Two leading vaccine candidates from GlaxoSmithKline and NewLink Genetics are already in human clinical trials, and another five experimental vaccines would begin clinical trials in the first quarter of next year. One from Johnson & Johnson will start trials in January.
Experts aim to conduct a range of different clinical trials in Liberia, Sierra Leone and Guinea to produce the first efficacy data by around April, she said. Plans are most advanced for Liberia, where 20,000-30,000 volunteers would receive one of two Ebola vaccines or a placebo -- likely a vaccine for hepatitis, influenza or rabies.
At least 4,877 people have died in the world’s worst recorded outbreak of Ebola, and at least 9,936 cases of the disease had been recorded as of Oct. 19, the WHO said on Wednesday, but the true toll may be three times as much.
Mali on Thursday became the sixth West African country to have a confirmed Ebola case in the worst outbreak on record of the hemorrhagic fever.

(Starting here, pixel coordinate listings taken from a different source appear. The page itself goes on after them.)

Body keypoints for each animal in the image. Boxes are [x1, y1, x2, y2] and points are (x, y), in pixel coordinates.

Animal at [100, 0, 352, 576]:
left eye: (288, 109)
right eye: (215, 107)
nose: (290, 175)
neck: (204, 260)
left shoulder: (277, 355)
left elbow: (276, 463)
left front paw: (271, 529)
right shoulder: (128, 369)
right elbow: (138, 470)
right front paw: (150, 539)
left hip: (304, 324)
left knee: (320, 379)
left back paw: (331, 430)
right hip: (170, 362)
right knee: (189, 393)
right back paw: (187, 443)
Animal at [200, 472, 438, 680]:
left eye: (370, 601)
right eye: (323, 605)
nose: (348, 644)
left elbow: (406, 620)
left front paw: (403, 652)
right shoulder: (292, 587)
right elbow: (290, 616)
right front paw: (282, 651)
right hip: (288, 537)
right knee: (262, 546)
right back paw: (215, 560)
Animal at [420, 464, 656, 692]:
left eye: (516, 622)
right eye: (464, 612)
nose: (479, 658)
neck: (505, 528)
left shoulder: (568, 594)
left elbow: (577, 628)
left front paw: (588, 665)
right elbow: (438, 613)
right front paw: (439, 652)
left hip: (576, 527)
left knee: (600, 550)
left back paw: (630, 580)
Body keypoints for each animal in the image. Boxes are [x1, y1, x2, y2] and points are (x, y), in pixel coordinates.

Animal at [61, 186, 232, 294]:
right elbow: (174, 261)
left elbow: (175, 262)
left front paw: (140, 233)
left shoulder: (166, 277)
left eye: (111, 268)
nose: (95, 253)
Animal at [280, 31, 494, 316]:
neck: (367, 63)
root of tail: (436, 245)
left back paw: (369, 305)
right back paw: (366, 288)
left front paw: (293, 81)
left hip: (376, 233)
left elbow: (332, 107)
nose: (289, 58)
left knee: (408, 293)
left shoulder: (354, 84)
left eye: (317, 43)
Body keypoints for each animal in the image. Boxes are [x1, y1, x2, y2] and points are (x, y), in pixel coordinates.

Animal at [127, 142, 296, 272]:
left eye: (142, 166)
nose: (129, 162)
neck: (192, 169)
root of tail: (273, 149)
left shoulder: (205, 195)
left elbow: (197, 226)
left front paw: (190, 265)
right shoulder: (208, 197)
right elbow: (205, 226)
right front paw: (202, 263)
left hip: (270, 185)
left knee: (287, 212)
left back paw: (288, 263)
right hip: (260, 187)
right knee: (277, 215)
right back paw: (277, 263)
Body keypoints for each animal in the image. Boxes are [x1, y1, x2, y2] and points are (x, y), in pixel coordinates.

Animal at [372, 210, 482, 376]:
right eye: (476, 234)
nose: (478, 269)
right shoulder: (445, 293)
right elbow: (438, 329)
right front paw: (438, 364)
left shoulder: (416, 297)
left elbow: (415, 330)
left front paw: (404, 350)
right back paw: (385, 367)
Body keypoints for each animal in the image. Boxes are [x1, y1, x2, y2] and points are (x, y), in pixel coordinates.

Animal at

If data from accelerated safety trials in human volunteers suggests they are safe to use, the plan is that several thousand doses will be given to high risk groups such as frontline health workers in Guinea, Sierra Leone and Liberia by early next year.
“The message we heard from WHO that the people fighting the epidemic will be among the first to test Ebola vaccines and treatments is exactly the one we needed to hear,” said Bertrand Draguez, medical director for international medical charity Medecins Sans Frontieres (Doctors Without Borders).

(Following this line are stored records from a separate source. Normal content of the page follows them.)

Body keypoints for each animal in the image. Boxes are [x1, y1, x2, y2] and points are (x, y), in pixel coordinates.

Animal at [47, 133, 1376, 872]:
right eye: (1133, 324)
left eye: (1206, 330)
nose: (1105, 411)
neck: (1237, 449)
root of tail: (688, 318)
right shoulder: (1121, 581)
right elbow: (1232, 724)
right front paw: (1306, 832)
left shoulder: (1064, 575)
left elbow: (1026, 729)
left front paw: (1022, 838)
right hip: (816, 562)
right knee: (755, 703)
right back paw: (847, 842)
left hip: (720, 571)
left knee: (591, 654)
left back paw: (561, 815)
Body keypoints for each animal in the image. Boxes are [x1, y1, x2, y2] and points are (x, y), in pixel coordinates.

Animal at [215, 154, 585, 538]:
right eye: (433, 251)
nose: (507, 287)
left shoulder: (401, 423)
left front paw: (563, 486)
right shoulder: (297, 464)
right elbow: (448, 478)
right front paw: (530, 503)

“Today, doctors and nurses involved in the struggle against Ebola are getting more and more frustrated as they have no treatment for patients with a disease that kills up to 80 percent of them.”
MSF and some of the WHO’s donor countries have pledged to finance vaccines, Kieny said, and the World Bank and GAVI, which funds vaccines for developing countries, were also interested. A GAVI board meeting is set for December on the issue, she said.
A mass immunization program would not happen until much later, when vaccine production has been ramped up.
A key unknown is how much vaccine each individual will need to get protection. If all goes well, and dosing per person is moderate, drugmakers hope to produce millions of vaccines shots by the end of 2015, reflecting an expected steep ramp-up in production during the year.
Despite the sense of urgency, one person involved in this week’s discussions in Geneva said coordinating all the parties in the process was not easy and there was still considerable debate about how clinical trials should be designed and the standard of evidence needed for regulatory approval.